Amid all the coverage of former Penn State assistant football coach Jerry Sandusky’s sentence this week, David Finkelhor, who has been doing research about child sexual victimization for more than 30 years, offered some recommendations for what will go much farther toward reducing victimization – and restoring justice – than putting one monstrous offender away for a long time. In a CNN commentary, the sociology professor writes that, for victims in cases like Sandusky’s, what justice looks like more than anything is “to be believed, to receive an apology or to restore their sense of trust.” He adds that justice is also prevention of future victimization. How do we get there? Through awareness and education. “Law enforcement [and a whole lot of other people] believes that putting abusers away for a long time keeps the community safe. But while convictions and incarcerations do prevent some future offenses, it is naive to think that we can prosecute our way to child safety in this crime,” Dr. Finkelhor writes. A high-profile case like Sandusky’s helps with awareness, but here are four basic, powerful changes he recommends for our society’s “prevention agenda”:
- “Make abuse prevention, detection and management prominent in the curricula of graduate education in all human service fields.
- “Create off-the-shelf abuse prevention guidelines and educational materials that small and large youth-serving organizations can adopt and disseminate without a lot of expense.
- “Provide evidence-based prevention education for children and youth at all levels of the educational system.

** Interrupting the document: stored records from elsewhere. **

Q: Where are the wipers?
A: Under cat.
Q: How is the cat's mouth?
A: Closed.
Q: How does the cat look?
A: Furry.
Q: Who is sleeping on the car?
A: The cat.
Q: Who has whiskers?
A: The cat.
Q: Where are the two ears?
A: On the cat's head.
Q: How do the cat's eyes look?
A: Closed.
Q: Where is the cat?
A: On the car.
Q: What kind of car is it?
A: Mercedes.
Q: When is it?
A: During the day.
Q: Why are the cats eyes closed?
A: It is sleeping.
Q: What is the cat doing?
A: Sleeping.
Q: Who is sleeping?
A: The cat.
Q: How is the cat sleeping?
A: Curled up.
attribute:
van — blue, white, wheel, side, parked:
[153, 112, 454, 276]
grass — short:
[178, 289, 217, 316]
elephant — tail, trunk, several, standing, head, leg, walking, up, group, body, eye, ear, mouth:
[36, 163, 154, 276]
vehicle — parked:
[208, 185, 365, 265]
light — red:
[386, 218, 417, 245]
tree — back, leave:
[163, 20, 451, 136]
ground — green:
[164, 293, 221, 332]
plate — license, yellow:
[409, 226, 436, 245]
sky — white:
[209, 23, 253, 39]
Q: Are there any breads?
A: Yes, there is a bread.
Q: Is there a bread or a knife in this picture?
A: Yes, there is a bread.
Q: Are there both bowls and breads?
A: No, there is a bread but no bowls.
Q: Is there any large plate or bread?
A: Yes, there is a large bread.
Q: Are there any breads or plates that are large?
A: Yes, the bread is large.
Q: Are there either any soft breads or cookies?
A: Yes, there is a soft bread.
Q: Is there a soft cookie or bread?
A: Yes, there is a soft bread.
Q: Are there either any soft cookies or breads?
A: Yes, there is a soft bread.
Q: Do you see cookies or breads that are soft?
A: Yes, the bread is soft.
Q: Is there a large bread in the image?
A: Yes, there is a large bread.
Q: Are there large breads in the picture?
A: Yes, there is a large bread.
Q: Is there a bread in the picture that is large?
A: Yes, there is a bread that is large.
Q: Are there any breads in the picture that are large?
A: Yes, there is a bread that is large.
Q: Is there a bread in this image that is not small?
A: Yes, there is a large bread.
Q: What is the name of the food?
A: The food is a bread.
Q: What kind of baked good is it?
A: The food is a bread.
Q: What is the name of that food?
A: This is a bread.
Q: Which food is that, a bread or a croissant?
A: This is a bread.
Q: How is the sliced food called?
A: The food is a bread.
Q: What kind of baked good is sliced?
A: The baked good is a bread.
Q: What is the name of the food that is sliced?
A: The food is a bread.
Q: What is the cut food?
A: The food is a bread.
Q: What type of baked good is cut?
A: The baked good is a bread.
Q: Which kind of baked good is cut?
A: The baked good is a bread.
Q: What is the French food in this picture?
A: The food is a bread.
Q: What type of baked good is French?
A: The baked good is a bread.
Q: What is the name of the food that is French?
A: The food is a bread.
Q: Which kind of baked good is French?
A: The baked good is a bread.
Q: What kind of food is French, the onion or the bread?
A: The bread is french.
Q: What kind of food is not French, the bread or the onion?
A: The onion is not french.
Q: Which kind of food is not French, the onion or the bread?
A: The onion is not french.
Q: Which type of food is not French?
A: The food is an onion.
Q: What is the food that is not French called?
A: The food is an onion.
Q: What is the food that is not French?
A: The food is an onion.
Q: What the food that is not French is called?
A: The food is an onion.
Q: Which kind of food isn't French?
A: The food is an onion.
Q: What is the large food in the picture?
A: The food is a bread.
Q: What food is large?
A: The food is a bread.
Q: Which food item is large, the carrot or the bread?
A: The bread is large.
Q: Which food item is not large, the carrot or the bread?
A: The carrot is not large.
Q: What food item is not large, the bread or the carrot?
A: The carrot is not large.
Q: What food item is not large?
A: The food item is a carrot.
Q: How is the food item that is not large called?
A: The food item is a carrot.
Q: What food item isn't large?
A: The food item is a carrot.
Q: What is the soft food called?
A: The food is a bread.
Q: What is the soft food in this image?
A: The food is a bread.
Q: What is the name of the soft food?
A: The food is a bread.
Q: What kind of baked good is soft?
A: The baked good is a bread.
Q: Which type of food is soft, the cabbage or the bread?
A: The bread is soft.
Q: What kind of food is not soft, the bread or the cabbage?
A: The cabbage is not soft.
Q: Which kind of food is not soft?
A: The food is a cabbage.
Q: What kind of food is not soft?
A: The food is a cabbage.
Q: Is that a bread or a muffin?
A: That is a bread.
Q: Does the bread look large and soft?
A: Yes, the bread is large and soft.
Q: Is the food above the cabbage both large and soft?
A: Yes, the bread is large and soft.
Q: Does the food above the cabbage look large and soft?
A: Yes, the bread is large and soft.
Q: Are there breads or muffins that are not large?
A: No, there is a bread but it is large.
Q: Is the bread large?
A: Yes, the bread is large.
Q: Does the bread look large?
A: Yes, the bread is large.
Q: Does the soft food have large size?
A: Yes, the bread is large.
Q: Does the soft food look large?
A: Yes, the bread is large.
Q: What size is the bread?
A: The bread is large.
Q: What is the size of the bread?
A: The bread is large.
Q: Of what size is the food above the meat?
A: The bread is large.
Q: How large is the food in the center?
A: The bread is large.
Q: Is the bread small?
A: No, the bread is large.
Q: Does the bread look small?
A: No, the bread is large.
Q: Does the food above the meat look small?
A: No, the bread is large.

- “Through schools, libraries and pediatricians, give parents the skills and vocabularies for talking about abuse with their kids.”
That covers K-12 schools, other youth-serving organizations, graduate education, libraries, and doctors’ offices. As for the individual level – from schools to courts to prosecutors and whoever else victims have to deal with – might we all think about justice as “a process, not just an outcome,” as Finkelhor suggested? Though a lot has already been done to make the whole process “more victim-friendly,” he writes, victims and their families still really need faster resolution, lots of communication throughout the process, protection of victims’ identity, investigations done with care, and mental health support throughout. Faster resolution not as in a race to justice, though; rather, through judges and others working from an understanding of what victims need and how they view justice. That will result in a broader, deeper sense of safety (including the psychological kind) for victims throughout a process that will become more endurable. That’s truer justice.